Rickards’ first point in this section is that the last few MHz cost a lot of silicon. If you push a synthesis tool to get the fastest possible processor, you get a bigger processor, along the lines of the following graph:

Now it’s obvious (or should be by now) that pushing a processor’s clock rate ups the power dissipation. What might not be so obvious (though it is with a bit of thought) is that pushing the synthesis tool for speed increases the gate count. This happens because the synthesis tool must increase the number of gates in certain nodes and increase driver size in certain nodes to achieve the targeted speed. In fact, increasing the target clock rate increases power and area exponentially.

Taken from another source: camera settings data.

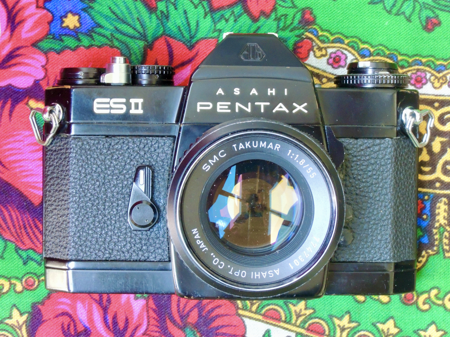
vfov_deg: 17.4
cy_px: 168
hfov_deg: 23.0
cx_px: 225
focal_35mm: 85
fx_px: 1105
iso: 800
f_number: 8
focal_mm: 15.2
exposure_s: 1/10
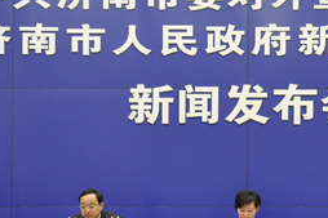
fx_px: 1074
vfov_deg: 11.6
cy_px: 143
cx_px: 257
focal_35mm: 118
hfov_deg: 17.2
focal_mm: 40
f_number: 4.5
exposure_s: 1/40
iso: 1600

So how does that increased area compare to using two processors? Rickards provides the data. The table below compares the same processor synthesized for optimum area and power.

Note that the processor area nearly doubles when the target clock rate doubles. Not much different that using two processors at half the clock rate. Rickard then gave numbers comparing the power efficiency of the processor with a doubled clock rate with two processors running at half the clock rate (thus executing the same number of instructions per second). These numbers are also interesting. One processor core running at 304 MHz dissipates 87 mW. Two such processors therefore dissipate 174 mW. However, one processor core running at 608 MHz dissipates 444 mW. You’re way, way ahead if you can find a way to use two processors running at the slower clock rate.
These numbers put several nails in the multithreading coffin. The reason for adding multithreading capability to a processor is to reclaim lost cycles caused by memory stalls. What causes memory stalls? Slow memory. However, memory is only slow with respect to the processor. If you push processor clock rate, you get more stall cycles because your memory has become slower, in a relative way. Multithreading then attempts to fix this problem by instantly switching to another task that’s not waiting on memory or I/O when a stall occurs. Yet multithreading amplifies the desire for higher clock rate in a sort of vicious cycle. If you’re trying to run multiple tasks on the processor to alleviate memory stalls, you will be sorely tempted to run the processor at even higher clock rates to execute all of those multithreaded tasks in the time available. You’ll end up with even more stall cycles as a result. (For more on multithreading, see my next post.)
You’re better off if you use two processors, which allows you to slow the processors down and get a better match between processor and memory speeds. This is one of the many big benefits of multicore SOC design.